I Like Being Autistic. It’s about the only thing I Do Like about myself right now, to be honest. It has helped me with my life a lot. My Autistic Self got me my favourite job and made me good at working with computers – which also thusly allows me to help those who aren’t tech-savvy learn about them, and I can also fix them.
It helps me see the world differently.



It helped me be a singer, a songwriter, a performer, a dancer.
It’s helped me be an artist in music, in songwriting, in painting when I ways younger, in writing, even playing games.
It’s helped me assist my friend in a serious work issue, where I became an advocate and letter-writer and prevented the employer in doing something terrible for no reason but malice & vengeance.

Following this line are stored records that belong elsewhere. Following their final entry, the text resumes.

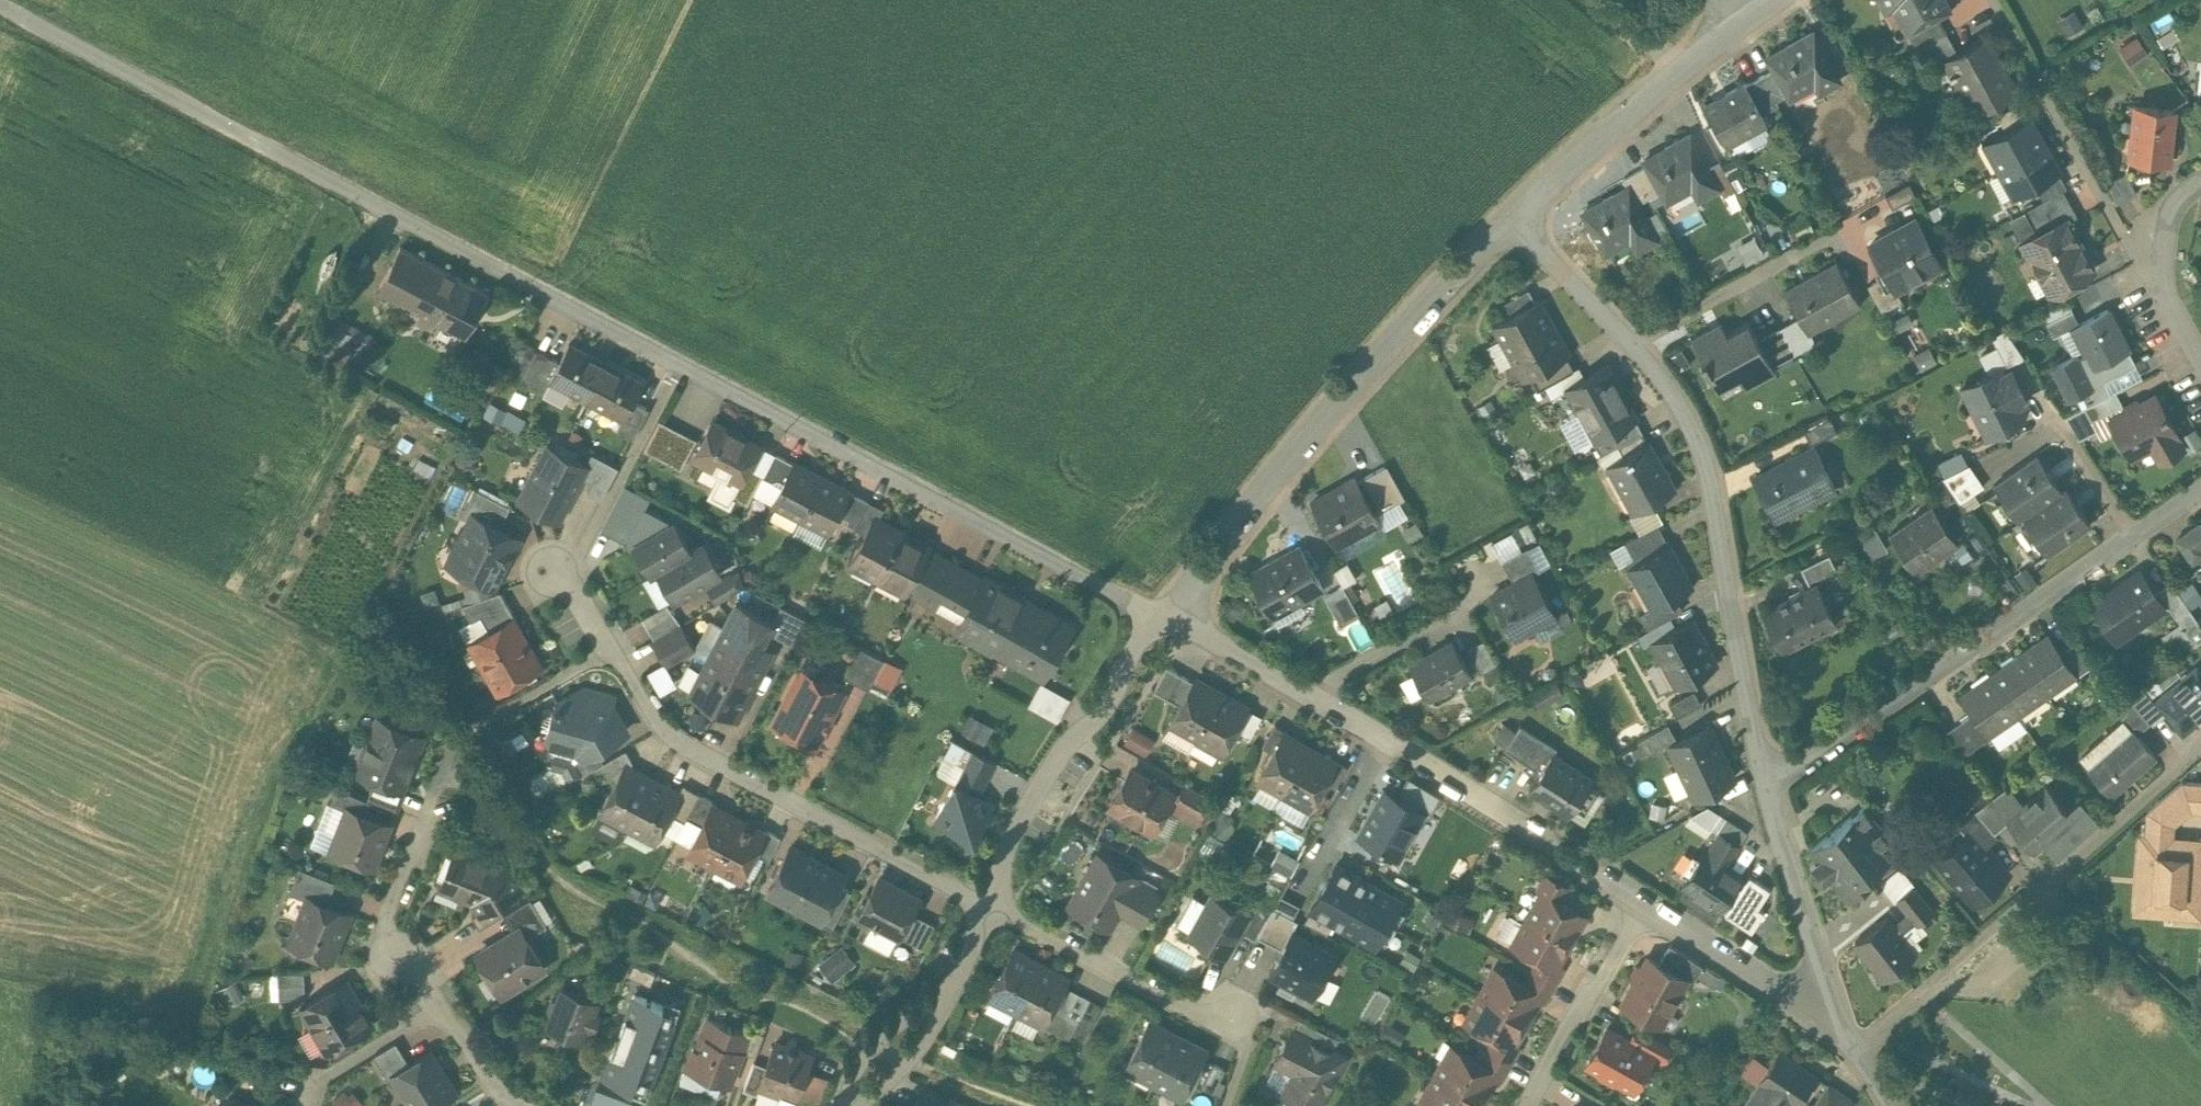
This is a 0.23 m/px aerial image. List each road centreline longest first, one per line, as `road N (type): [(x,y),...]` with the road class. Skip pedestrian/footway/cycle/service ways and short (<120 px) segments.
road 1 (residential): [(1164,618),(0,7)]
road 2 (residential): [(1644,902),(1164,618)]
road 3 (residential): [(552,573),(580,596),(664,727),(985,898)]
road 4 (residential): [(1513,214),(1265,484),(1164,618)]
road 5 (residential): [(1764,782),(2200,488)]
road 6 (residential): [(1764,782),(1698,441),(1674,396),(1631,342)]
road 7 (residential): [(1857,1050),(2200,745)]
road 8 (residential): [(443,771),(388,928),(497,1092),(535,1105)]
road 9 (residential): [(1164,618),(985,898)]
road 10 (residential): [(2161,252),(2133,246),(1997,0)]
road 11 (residential): [(985,898),(1247,1037)]
road 12 (residential): [(985,898),(895,1052),(846,1090),(840,1105)]
road 13 (residential): [(1644,902),(1528,1105)]
road 14 (residential): [(1836,232),(1631,342)]
road 15 (residential): [(1682,66),(1513,214)]
road 16 (residential): [(1831,994),(1764,782)]
road 17 (residential): [(1831,994),(1778,988),(1644,902)]
road 18 (residential): [(1631,342),(1513,214)]

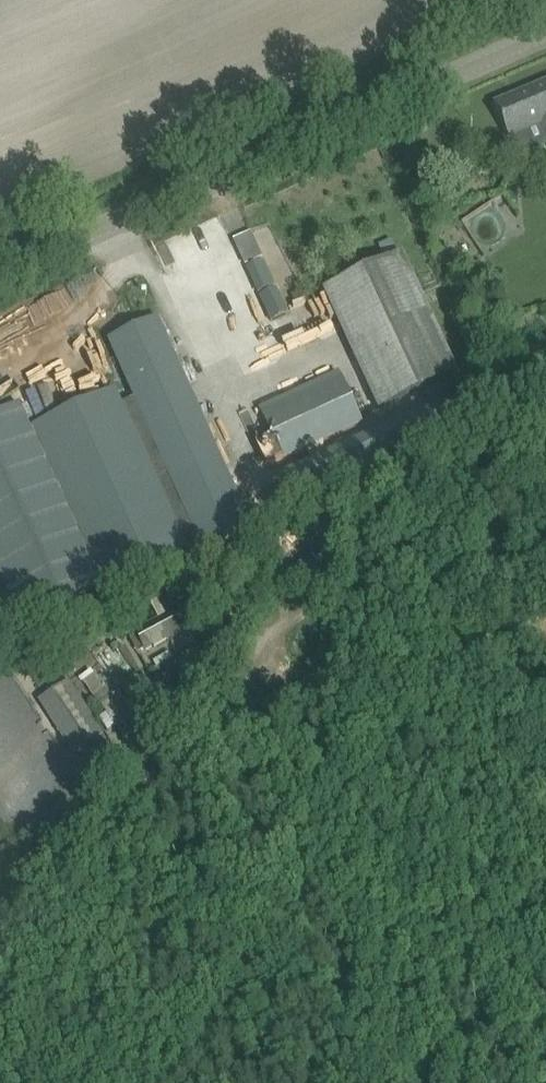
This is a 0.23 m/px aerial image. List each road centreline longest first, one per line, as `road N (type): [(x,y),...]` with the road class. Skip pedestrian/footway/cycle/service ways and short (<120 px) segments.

It’s helped me assist others in being able to navigate complex and difficult things I had no difficulty understanding.



I might not be able to look people in the eye or speak to a checkout clerk, but I can fix complex issues for others, which they in turn cannot do. It’s a yin-yang balance, where I focus on my own abilities and don’t worry too much about the things I cannot do.
As someone once said, it’s not “broken” to be Autistic, it’s just a different operating system. And just as you can’t put Apple Mac or iPad things on a Windows computer or an Android phone, those who are Autistic work in a different way to “neurotypicals”.
It’s not “wrong“. Just different.
And I, Personally, am very proud to be an “Aspie” & “Autie” (they sound cuter than the full names).